+++ Given records +++
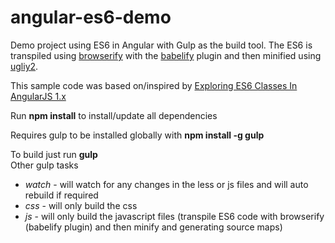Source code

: # angular-es6-demo
Demo project using ES6 in Angular with Gulp as the build tool.
The ES6 is transpiled using [browserify](http://browserify.org/) with the [babelify](https://github.com/babel/babelify) plugin and then minified using [ugliy2](https://github.com/mishoo/UglifyJS2). 

This sample code was based on/inspired by [Exploring ES6 Classes In AngularJS 1.x](http://www.michaelbromley.co.uk/blog/350/exploring-es6-classes-in-angularjs-1-x?utm_content=buffer184f8&utm_medium=social&utm_source=plus.google.com&utm_campaign=buffer)

Run **npm install** to install/update all dependencies

Requires gulp to be installed globally with **npm install -g gulp**

To build just run **gulp**  
Other gulp tasks 
* *watch* - will watch for any changes in the less or js files and will auto rebuild if required
* *css*   - will only build the css
* *js*    - will only build the javascript files (transpile ES6 code with browserify (babelify plugin) and then minify and generating source maps)

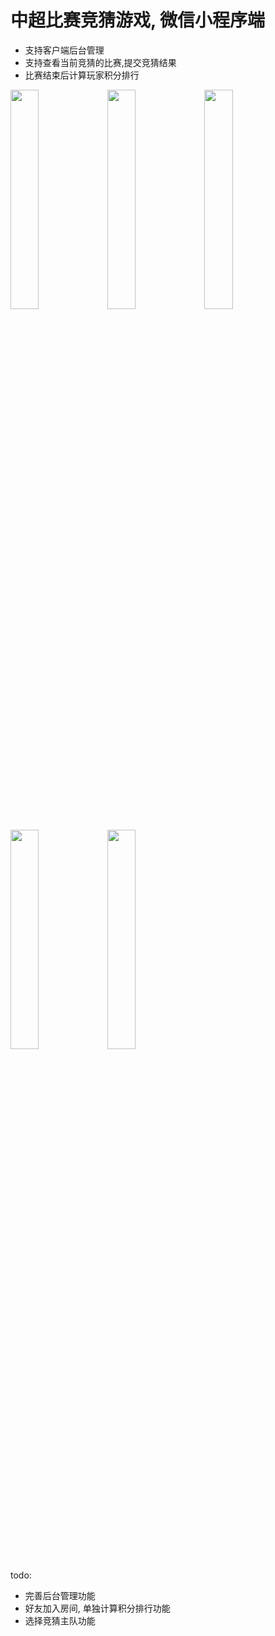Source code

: # 中超比赛竞猜游戏, 微信小程序端

* 支持客户端后台管理
* 支持查看当前竞猜的比赛,提交竞猜结果
* 比赛结束后计算玩家积分排行


<img src="https://github.com/uiiang/wx-guoan-guess/blob/master/images/home.png" width="30%" />  <img src="https://github.com/uiiang/wx-guoan-guess/blob/master/images/ranking.png" width="30%" />  <img src="https://github.com/uiiang/wx-guoan-guess/blob/master/images/my.png" width="30%" />

<img src="https://github.com/uiiang/wx-guoan-guess/blob/master/images/matchelevel.png" width="30%" />  <img src="https://github.com/uiiang/wx-guoan-guess/blob/master/images/matchschedules.png" width="30%" />


todo:
  * 完善后台管理功能
  * 好友加入房间, 单独计算积分排行功能
  * 选择竞猜主队功能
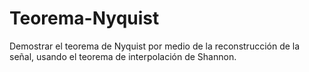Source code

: # Teorema-Nyquist
Demostrar el teorema de Nyquist por medio de la reconstrucción de la señal, usando el teorema de interpolación de Shannon.
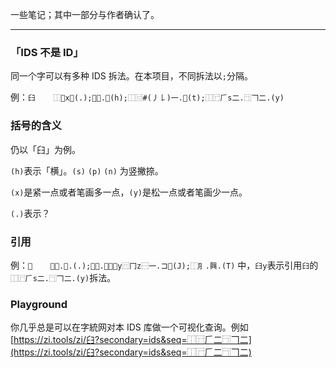 一些笔记；其中一部分与作者确认了。

---

### 「IDS 不是 ID」

同一个字可以有多种 IDS 拆法。在本项目，不同拆法以`;`分隔。

例：`𦥑	⿰𠀉x𫜹(.);⿰𰀄.𫜹(h);⿰⿷#(丿𠄌)一.𫜹(t);⿰⿸𠂆s二.⿹𠃍二.(y)`

### 括号的含义

仍以「𦥑」为例。

`(h)`表示「横」。`(s)` `(p)` `(n)` 为竖撇捺。

`(x)`是紧一点或者笔画多一点，`(y)`是松一点或者笔画少一点。

`(.)`表示？

### 引用

例：`𦢯	⿰月.興.(.);⿰月.⿱⿴𦥑y⿵冂z⿱一.コ𬺢(J);⿰⺼.興.(T)` 中，`𦥑y`表示引用`𦥑`的`⿰⿸𠂆s二.⿹𠃍二.(y)`拆法。

### Playground

你几乎总是可以在字統网对本 IDS 库做一个可视化查询。例如 [https://zi.tools/zi/𦥑?secondary=ids&seq=⿰⿸𠂆二⿹𠃍二](https://zi.tools/zi/𦥑?secondary=ids&seq=⿰⿸𠂆二⿹𠃍二)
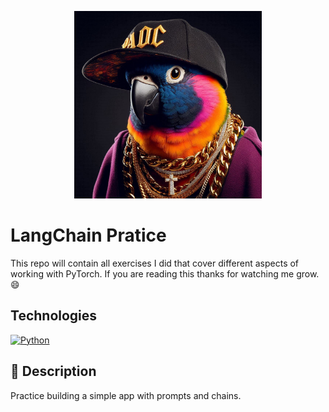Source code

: <p align="center">
   <img src="https://github.com/AishaEvering/LangChain_Practice_Prompts_And_Chains/blob/main/parrot.jpeg" alt="PyTorch Logo" width="auto" height="300">
</p>

# LangChain Pratice

This repo will contain all exercises I did that cover different aspects of working with PyTorch.  If you are reading this thanks for watching me grow. 😄

## Technologies
[![Python](https://img.shields.io/badge/python-3670A0?style=for-the-badge&logo=python&logoColor=ffdd54)](https://www.python.org/)

## 📃 Description

Practice building a simple app with prompts and chains.

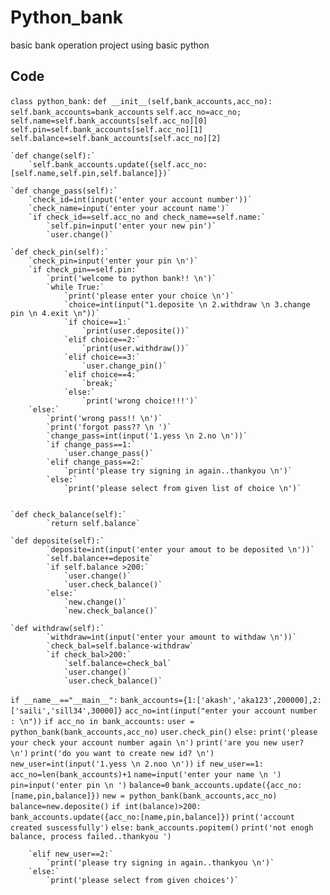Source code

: # Python_bank
basic bank operation project using basic python 
## Code
`class python_bank:`
    `def __init__(self,bank_accounts,acc_no):`
        `self.bank_accounts=bank_accounts`
        `self.acc_no=acc_no;`
        `self.name=self.bank_accounts[self.acc_no][0]`
        `self.pin=self.bank_accounts[self.acc_no][1]`
        `self.balance=self.bank_accounts[self.acc_no][2]`

    `def change(self):`
        `self.bank_accounts.update({self.acc_no:[self.name,self.pin,self.balance]})`
    
    `def change_pass(self):`
        `check_id=int(input('enter your account number'))`
        `check_name=input('enter your account name')`
        `if check_id==self.acc_no and check_name==self.name:`
            `self.pin=input('enter your new pin')`
            `user.change()`
        
    `def check_pin(self):`
        `check_pin=input('enter your pin \n')`
        `if check_pin==self.pin:`
            `print('welcome to python bank!! \n')`
            `while True:`
                `print('please enter your choice \n')`
                `choice=int(input("1.deposite \n 2.withdraw \n 3.change pin \n 4.exit \n"))`
                `if choice==1:`
                    `print(user.deposite())`
                `elif choice==2:`
                    `print(user.withdraw())`
                `elif choice==3:`
                    `user.change_pin()`
                `elif choice==4:`
                    `break;`
                `else:`
                    `print('wrong choice!!!')`
        `else:`
            `print('wrong pass!! \n')`
            `print('forgot pass?? \n ')`
            `change_pass=int(input('1.yess \n 2.no \n'))`
            `if change_pass==1:`
                `user.change_pass()`
            `elif change_pass==2:`
                `print('please try signing in again..thankyou \n')`
            `else:`
                `print('please select from given list of choice \n')`
                
    
    `def check_balance(self):`
            `return self.balance`

    `def deposite(self):`
            `deposite=int(input('enter your amout to be deposited \n'))`
            `self.balance+=deposite`
            `if self.balance >200:`
                `user.change()`
                `user.check_balance()`
            `else:`
                `new.change()`
                `new.check_balance()`

    `def withdraw(self):`
            `withdraw=int(input('enter your amount to withdaw \n'))`
            `check_bal=self.balance-withdraw`
            `if check_bal>200:`
                `self.balance=check_bal`
                `user.change()`
                `user.check_balance()`
        

`if __name__=="__main__":`
    `bank_accounts={1:['akash','aka123',200000],2:['saili','sill34',30000]}`
    `acc_no=int(input("enter your account number : \n"))`
    `if acc_no in bank_accounts:`
        `user = python_bank(bank_accounts,acc_no)`
        `user.check_pin()`
    `else:`
        `print('please your check your account number again \n')`
        `print('are you new user? \n')`
        `print('do you want to create new id? \n')`
        `new_user=int(input('1.yess \n 2.noo \n'))`
        `if new_user==1:`
            `acc_no=len(bank_accounts)+1`
            `name=input('enter your name \n ')`
            `pin=input('enter pin \n ')`
            `balance=0`
            `bank_accounts.update({acc_no:[name,pin,balance]})`
            `new = python_bank(bank_accounts,acc_no)`
            `balance=new.deposite()`
            `if int(balance)>200:`
                `bank_accounts.update({acc_no:[name,pin,balance]})`
                `print('account created suscessfully')`
            `else:`
                `bank_accounts.popitem()`
                `print('not enogh balance, process failed..thankyou ')`
            
        `elif new_user==2:`
            `print('please try signing in again..thankyou \n')`
        `else:`
            `print('please select from given choices')`
    
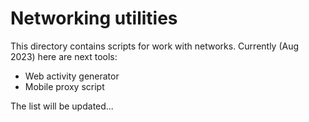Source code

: # Networking utilities
This directory contains scripts for work with networks. Currently (Aug 2023) here are next tools:
+ Web activity generator
+ Mobile proxy script

The list will be updated...
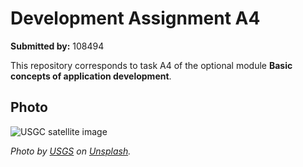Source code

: # Development Assignment A4

**Submitted by:** 108494

This repository corresponds to task A4 of the optional module **Basic concepts of application development**.

## Photo

![USGC satellite image](image/image.jpg)

_Photo by [USGS](https://unsplash.com/es/@usgs) on [Unsplash](https://unsplash.com/es/fotos/pintura-abstracta-verde-y-multicolor-vbLuKHsYIE4)._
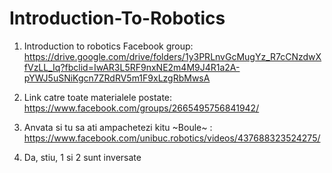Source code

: # Introduction-To-Robotics

1. Introduction to robotics Facebook group: https://drive.google.com/drive/folders/1y3PRLnvGcMugYz_R7cCNzdwXfVzLL_Iq?fbclid=IwAR3L5RF9nxNE2m4M9J4R1a2A-pYWJ5uSNiKgcn7ZRdRV5m1F9xLzgRbMwsA

2. Link catre toate materialele postate: https://www.facebook.com/groups/2665495756841942/

3. Anvata si tu sa ati ampachetezi kitu ~Boule~ : https://www.facebook.com/unibuc.robotics/videos/437688323524275/
4. Da, stiu, 1 si 2 sunt inversate
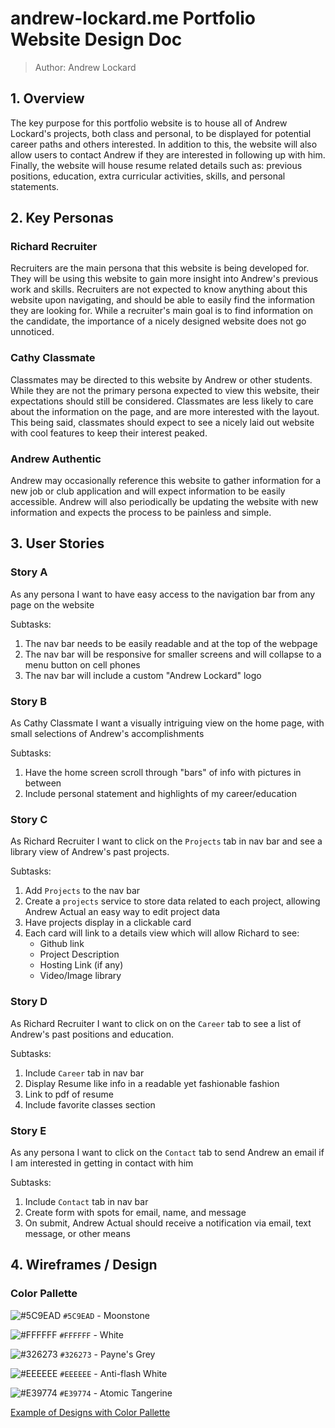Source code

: # andrew-lockard.me Portfolio Website Design Doc

> Author: Andrew Lockard

## 1. Overview

The key purpose for this portfolio website is to house all of Andrew
Lockard's projects, both class and personal, to be displayed for
potential career paths and others interested. In addition to this, the
website will also allow users to contact Andrew if they are interested
in following up with him. 
Finally, the website will house resume related details such as: 
previous positions, education, extra curricular activities, skills, 
and personal statements.

## 2. Key Personas

### Richard Recruiter

Recruiters are the main persona that this website is being developed for.
They will be using this website to gain more insight into Andrew's previous
work and skills. Recruiters are not expected to know anything about this
website upon navigating, and should be able to easily find the information
they are looking for. While a recruiter's main goal is to find information
on the candidate, the importance of a nicely designed website does not go
unnoticed.

### Cathy Classmate

Classmates may be directed to this website by Andrew or other students.
While they are not the primary persona expected to view this website, their
expectations should still be considered. Classmates are less likely to care
about the information on the page, and are more interested with the layout.
This being said, classmates should expect to see a nicely laid out website
with cool features to keep their interest peaked.

### Andrew Authentic

Andrew may occasionally reference this website to gather information for a
new job or club application and will expect information to be easily
accessible. Andrew will also periodically be updating the website with new
information and expects the process to be painless and simple.

## 3. User Stories

### Story A

As any persona I want to have easy access to the navigation bar from any
page on the website

Subtasks:

1. The nav bar needs to be easily readable and at the top of the webpage
2. The nav bar will be responsive for smaller screens and will collapse to
a menu button on cell phones
3. The nav bar will include a custom "Andrew Lockard" logo

### Story B

As Cathy Classmate I want a visually intriguing view on the home page, with
small selections of Andrew's accomplishments

Subtasks:

1. Have the home screen scroll through "bars" of info with pictures in between
2. Include personal statement and highlights of my career/education

### Story C

As Richard Recruiter I want to click on the `Projects` tab in nav bar and see
a library view of Andrew's past projects.

Subtasks:

1. Add `Projects` to the nav bar
2. Create a `projects` service to store data related to each project, allowing
Andrew Actual an easy way to edit project data
3. Have projects display in a clickable card
4. Each card will link to a details view which will allow Richard to see:
    - Github link
    - Project Description
    - Hosting Link (if any)
    - Video/Image library

### Story D

As Richard Recruiter I want to click on on the `Career` tab to see a list of
Andrew's past positions and education.

Subtasks:

1. Include `Career` tab in nav bar
2. Display Resume like info in a readable yet fashionable fashion
3. Link to pdf of resume
4. Include favorite classes section

### Story E

As any persona I want to click on the `Contact` tab to send Andrew an email if
I am interested in getting in contact with him

Subtasks:

1. Include `Contact` tab in nav bar
2. Create form with spots for email, name, and message
3. On submit, Andrew Actual should receive a notification via email, text message,
or other means

## 4. Wireframes / Design

### Color Pallette

![#5C9EAD](https://placehold.co/15x15/5C9EAD/5C9EAD.png) `#5C9EAD` - Moonstone

![#FFFFFF](https://placehold.co/15x15/FFFFFF/FFFFFF.png) `#FFFFFF` - White

![#326273](https://placehold.co/15x15/326273/326273.png) `#326273` - Payne's Grey

![#EEEEEE](https://placehold.co/15x15/EEEEEE/EEEEEE.png) `#EEEEEE` - Anti-flash White

![#E39774](https://placehold.co/15x15/E39774/E39774.png) `#E39774` - Atomic Tangerine

[Example of Designs with Color Pallette](https://coolors.co/visualizer/5c9ead-ffffff-326273-eeeeee-e39774)

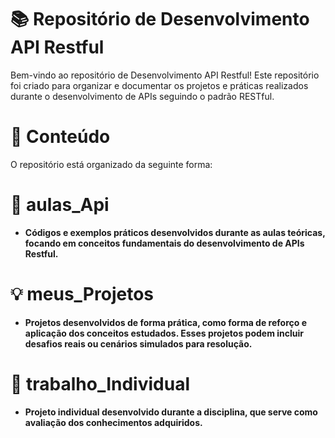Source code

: # 📚 Repositório de Desenvolvimento API Restful
Bem-vindo ao repositório de Desenvolvimento API Restful! Este repositório foi criado para organizar e documentar os projetos e práticas realizados durante o desenvolvimento de APIs seguindo o padrão RESTful.

# 📑 Conteúdo
O repositório está organizado da seguinte forma:

# 📖  aulas_Api
- **Códigos e exemplos práticos desenvolvidos durante as aulas teóricas, focando em conceitos fundamentais do desenvolvimento de APIs Restful.**
  
# 💡 meus_Projetos
- **Projetos desenvolvidos de forma prática, como forma de reforço e aplicação dos conceitos estudados. Esses projetos podem incluir desafios reais ou cenários simulados para resolução.**
  
# 🚀 trabalho_Individual
- **Projeto individual desenvolvido durante a disciplina, que serve como avaliação dos conhecimentos adquiridos.**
+++
■ **What is being asked**
All that is needed is the exact run of lines above from the line containing "2. Include personal" through the line containing "4. Each card", both of them included.

■ **Task response**
2. Include personal statement and highlights of my career/education

### Story C

As Richard Recruiter I want to click on the `Projects` tab in nav bar and see
a library view of Andrew's past projects.

Subtasks:

1. Add `Projects` to the nav bar
2. Create a `projects` service to store data related to each project, allowing
Andrew Actual an easy way to edit project data
3. Have projects display in a clickable card
4. Each card will link to a details view which will allow Richard to see:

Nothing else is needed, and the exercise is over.